You could use accessors like this:
void setAdjacent(int32_t** matrix, int x, int y) {
matrix[x][y/32] |= (1 << (y & 31));
}
int isAdjacent(int32_t** matrix, int x, int y) {
return matrix[x][y/32] & (1 << (y & 31));
}
Exploit the fact that your adjacency matrix is sparse. For each node, store a list of all the other nodes that it is adjacent to.
Buy more RAM.
You can also use a true 2D array like this:
int32_t (*matrix)[MAX] = malloc(MAX*sizeof(*matrix));
This avoids the hassle of allocating an array for each line, and avoids the overhead of one pointer indirection.
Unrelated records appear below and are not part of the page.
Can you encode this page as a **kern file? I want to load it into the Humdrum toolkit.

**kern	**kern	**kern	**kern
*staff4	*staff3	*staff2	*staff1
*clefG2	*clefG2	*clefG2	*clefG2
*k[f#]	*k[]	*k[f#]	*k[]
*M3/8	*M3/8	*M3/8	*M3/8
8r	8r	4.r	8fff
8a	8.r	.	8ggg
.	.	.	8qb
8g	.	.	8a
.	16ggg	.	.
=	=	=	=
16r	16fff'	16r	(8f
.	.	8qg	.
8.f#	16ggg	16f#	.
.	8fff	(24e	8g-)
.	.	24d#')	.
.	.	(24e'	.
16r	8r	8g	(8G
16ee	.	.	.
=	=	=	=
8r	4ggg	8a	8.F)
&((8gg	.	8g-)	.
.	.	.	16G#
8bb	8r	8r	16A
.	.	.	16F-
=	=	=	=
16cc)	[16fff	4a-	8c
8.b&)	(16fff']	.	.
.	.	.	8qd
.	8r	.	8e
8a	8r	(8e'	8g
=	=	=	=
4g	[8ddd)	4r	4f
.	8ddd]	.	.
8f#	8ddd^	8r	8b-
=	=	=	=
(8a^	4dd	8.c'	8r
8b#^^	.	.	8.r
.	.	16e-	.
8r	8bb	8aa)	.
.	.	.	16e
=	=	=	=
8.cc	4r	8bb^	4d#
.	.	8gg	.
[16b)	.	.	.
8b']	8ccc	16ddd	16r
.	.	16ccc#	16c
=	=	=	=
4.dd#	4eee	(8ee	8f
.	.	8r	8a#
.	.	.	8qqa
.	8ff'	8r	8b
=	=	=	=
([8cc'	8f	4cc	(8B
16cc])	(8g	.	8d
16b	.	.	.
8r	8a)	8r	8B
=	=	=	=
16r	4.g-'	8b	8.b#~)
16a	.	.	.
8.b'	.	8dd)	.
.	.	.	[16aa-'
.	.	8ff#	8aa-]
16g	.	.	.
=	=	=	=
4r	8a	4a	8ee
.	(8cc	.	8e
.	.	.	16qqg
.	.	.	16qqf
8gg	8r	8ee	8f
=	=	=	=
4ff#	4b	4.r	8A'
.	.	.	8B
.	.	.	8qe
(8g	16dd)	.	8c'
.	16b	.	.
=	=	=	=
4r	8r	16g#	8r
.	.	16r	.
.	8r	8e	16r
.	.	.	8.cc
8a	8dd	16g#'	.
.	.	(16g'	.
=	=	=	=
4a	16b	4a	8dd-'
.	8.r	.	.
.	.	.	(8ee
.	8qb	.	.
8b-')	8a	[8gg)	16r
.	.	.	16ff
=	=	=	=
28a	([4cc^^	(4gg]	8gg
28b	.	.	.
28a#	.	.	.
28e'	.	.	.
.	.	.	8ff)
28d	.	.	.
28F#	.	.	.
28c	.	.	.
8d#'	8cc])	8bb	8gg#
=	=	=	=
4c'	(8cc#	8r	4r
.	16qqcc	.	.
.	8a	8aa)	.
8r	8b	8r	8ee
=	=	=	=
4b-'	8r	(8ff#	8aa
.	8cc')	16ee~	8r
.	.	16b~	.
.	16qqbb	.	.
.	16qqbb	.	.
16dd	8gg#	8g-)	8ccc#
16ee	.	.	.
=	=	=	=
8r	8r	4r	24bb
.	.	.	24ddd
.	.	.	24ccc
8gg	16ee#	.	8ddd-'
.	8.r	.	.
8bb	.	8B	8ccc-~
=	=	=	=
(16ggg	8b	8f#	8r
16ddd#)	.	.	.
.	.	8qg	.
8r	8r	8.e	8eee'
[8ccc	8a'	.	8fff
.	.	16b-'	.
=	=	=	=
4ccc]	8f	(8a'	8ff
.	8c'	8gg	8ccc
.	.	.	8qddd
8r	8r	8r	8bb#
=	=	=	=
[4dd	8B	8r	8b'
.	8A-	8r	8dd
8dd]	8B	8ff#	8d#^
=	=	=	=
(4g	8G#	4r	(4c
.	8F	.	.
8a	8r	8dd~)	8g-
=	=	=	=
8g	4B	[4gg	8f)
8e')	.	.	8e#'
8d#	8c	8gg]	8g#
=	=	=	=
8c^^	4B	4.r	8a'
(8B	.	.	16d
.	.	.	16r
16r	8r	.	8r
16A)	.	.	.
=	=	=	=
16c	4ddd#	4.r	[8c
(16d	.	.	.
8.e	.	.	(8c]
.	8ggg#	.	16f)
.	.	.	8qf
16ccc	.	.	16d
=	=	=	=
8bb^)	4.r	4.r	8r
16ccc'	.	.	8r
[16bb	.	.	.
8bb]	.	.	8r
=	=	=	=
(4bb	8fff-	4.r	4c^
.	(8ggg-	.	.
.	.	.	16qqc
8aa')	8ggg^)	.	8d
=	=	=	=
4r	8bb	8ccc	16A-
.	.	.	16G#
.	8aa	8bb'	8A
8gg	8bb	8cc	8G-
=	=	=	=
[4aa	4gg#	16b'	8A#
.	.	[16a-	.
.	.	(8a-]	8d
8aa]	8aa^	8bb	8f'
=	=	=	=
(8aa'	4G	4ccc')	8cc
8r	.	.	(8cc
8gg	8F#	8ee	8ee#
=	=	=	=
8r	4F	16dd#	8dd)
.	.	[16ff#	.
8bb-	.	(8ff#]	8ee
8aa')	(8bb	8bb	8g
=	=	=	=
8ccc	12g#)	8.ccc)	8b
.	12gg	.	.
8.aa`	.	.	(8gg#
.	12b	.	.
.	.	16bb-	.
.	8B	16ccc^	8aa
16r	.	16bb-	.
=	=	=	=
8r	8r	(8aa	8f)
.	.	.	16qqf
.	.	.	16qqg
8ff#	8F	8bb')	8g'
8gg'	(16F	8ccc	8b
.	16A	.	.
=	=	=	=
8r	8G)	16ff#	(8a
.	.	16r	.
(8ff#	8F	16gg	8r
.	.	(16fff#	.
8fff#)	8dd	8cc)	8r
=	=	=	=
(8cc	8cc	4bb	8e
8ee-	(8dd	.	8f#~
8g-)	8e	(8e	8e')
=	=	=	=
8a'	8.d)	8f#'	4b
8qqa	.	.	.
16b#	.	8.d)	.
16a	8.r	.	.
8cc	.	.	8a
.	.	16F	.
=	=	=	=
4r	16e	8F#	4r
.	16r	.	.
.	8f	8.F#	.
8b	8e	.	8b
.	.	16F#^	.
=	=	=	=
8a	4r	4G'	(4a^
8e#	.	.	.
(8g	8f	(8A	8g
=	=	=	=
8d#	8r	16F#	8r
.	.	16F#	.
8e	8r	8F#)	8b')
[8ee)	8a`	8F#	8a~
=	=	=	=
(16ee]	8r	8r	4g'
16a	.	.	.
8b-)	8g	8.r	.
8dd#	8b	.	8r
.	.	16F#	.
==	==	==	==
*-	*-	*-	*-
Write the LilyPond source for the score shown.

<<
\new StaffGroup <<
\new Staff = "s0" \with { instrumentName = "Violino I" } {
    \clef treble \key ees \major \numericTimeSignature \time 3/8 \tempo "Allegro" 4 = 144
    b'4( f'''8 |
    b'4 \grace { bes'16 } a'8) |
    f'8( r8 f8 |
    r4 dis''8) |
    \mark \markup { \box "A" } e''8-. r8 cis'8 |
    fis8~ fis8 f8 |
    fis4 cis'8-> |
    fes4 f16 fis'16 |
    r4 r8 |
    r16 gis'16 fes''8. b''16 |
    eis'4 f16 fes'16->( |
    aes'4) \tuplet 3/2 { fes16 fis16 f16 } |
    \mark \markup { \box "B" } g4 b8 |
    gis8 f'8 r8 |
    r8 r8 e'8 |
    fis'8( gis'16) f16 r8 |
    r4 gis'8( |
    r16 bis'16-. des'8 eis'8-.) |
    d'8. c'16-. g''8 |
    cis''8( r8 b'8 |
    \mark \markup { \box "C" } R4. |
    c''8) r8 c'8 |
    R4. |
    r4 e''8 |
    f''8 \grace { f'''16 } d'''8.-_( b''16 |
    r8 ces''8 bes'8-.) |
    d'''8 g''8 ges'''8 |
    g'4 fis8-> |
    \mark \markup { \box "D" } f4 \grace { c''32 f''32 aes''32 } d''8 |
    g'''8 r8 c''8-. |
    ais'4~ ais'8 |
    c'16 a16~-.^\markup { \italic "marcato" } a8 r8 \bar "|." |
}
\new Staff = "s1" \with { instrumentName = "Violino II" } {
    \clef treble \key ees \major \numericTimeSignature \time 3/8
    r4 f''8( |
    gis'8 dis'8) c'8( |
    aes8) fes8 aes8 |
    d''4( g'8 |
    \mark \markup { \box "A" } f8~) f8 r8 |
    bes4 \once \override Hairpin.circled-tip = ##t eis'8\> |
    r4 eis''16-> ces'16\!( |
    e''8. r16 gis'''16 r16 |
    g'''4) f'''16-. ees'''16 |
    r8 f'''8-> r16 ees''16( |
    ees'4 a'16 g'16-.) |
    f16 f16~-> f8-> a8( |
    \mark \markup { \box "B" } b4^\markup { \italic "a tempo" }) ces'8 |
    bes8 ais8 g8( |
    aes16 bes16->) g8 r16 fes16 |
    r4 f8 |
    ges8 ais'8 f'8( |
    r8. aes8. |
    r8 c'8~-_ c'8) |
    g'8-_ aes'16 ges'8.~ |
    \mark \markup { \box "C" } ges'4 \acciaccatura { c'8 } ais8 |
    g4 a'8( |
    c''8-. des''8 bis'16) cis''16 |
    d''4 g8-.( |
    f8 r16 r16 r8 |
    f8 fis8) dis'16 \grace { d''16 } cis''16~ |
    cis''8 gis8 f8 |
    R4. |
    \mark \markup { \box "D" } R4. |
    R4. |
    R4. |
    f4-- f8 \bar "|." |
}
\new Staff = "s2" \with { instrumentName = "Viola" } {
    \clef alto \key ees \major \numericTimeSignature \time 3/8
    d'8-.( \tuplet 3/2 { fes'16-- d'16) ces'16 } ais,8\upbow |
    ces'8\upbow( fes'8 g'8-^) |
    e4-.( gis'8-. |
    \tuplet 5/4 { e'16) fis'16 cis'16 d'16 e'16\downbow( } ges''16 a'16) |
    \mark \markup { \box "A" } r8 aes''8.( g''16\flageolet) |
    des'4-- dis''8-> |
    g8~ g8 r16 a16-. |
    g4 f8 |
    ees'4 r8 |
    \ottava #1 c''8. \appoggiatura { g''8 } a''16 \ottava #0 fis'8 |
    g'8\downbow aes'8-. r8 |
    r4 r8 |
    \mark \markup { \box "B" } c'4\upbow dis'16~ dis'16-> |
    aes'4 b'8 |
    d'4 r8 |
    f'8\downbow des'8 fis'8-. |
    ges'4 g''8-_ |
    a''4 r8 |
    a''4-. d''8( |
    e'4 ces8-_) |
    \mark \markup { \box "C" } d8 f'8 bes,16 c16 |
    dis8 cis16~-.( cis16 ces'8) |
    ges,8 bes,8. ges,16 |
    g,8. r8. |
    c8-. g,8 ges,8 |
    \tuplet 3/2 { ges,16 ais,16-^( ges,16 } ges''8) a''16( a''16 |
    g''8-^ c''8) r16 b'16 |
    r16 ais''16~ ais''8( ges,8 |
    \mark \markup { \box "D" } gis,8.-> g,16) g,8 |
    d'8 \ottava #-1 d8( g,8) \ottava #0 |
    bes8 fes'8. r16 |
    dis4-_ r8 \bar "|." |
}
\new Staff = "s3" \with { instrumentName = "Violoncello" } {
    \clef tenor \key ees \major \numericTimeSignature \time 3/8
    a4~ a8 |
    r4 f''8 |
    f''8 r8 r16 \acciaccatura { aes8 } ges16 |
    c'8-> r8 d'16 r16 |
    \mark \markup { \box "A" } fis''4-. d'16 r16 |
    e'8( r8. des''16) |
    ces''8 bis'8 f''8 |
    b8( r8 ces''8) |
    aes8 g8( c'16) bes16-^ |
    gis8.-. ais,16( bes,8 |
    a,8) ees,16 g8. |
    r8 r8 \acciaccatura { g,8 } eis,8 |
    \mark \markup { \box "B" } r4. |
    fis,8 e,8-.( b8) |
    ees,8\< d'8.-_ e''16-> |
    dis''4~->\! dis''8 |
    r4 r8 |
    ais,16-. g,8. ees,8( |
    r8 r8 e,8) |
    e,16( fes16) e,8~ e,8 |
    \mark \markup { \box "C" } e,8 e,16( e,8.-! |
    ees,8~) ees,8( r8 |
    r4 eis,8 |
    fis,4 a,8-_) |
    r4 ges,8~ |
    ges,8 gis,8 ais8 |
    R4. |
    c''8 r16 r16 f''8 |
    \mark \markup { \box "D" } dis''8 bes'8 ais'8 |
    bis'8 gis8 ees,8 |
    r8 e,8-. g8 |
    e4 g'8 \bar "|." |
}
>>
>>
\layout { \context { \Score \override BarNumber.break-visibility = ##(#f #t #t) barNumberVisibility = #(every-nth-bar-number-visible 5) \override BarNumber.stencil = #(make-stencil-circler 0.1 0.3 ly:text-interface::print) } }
You would just need to change the signature of the accessors accordingly, their contents does not change at all.
Upvotes: 0
Reputation: 6086
The problem must be coming from the memory allocation. On a classic computer, sizeof(int)
is 4 and sizeof(int*)
can be 4 (32 bits OS) or 8 (64 bits OS).
There, you are first allocating the room for 50000 pointers, thus 50000*4 = 200000 bytes at least.
Then, you loop through this in order to allocate 50.000*50.000*4 = 10.000.000.000 bytes = 10 GB !
Since you do NOT check on malloc()
return value, my guess is that at some point in this loop :
for(i=0;i<MAX;++i)
adj[i] = (int *)malloc(sizeof(int)*MAX);
malloc
always returns NULL
. Let denote M such an index. In your case I can guess that M ≥ 4591.
Later, when reading the data from your file, you try to access a NULL
pointer if M ≤ a.node1
.
By the way, you could allocate 2D arrays like this :
int **array, i;
if(NULL == (array = malloc(sizeof(int*)*MAX))) {
printf("Oops, not enough memory ...\n");
return EXIT_FAILURE;
}
if(NULL == (array[0] = malloc(sizeof(int)*MAX*MAX))) {
printf("Oops, not enough memory ...\n");
free(array);
return EXIT_FAILURE;
}
for(i = 1; i < MAX; i++)
array[i] = array[0]+i;
// At this point, array is ready to use.
do_stuff();
// When you are done, freeing the memory is not tiresome :
free(array[0]);
free(array);
(Notice that in C, you never cast the return of malloc.)
What is the difference between this allocation and yours ? In yours, each adj[i]
point to a dynamically allocated chunk of data. As a consequence, there is little chance that these chunks of data will be contiguous in memory. In the one I propose, there is only 2 memory allocations and in the end the chunks of data pointed by adj[i]
and adj[i+1]
are contiguous.
NB :
adjacency matrix of a large graph
Although adjacency matrix is a perfectly valid way to store a graph in memory, when the graph tends to be large, you should use adjacency list instead.
Upvotes: 2
Reputation: 213220
Firstly, add a debug printf before the error:
while(fscanf(ptr_file1,"%d %d",&a.node1, &a.node2)!=EOF)
{
printf("%d %d\n", a.node1, a.node2);
adj[a.node1][a.node2] = 1; //Getting segmentation fault here
adj[a.node2][a.node1] = 1;
}
That way you can see if your array indices are out of range before your program crashes.
This is just a quick fix for debugging purposes though - really you should have proper error checking:
while(fscanf(ptr_file1,"%d %d",&a.node1, &a.node2)!=EOF)
{
if (a.node1 >= MAX || a.node2 >= MAX)
{
fprintf(stderr, "range error: a.node1 = %d, a.node2 = %d\n", a.node1, a.node2);
exit(1);
}
adj[a.node1][a.node2] = 1; //Getting segmentation fault here
adj[a.node2][a.node1] = 1;
}
Upvotes: 0
Reputation: 1362
50000 * 50000
ints is quite a lot. Namely, it is 9Gb memory for 4 byte integer. Are you quite sure you get all the memory allocated?
Add a check:
if (!adj[i])
return 2;
Note that you have to compile for x64 and run on an x64 machine for it to work. Most probably you don't need that much data.
Upvotes: 1
Reputation: 10947
In your specific case, there is no need to allocate an array of pointers pointing to arrays of ints. Just allocate one single array of ints with the size of MAX*MAX.
Upvotes: 0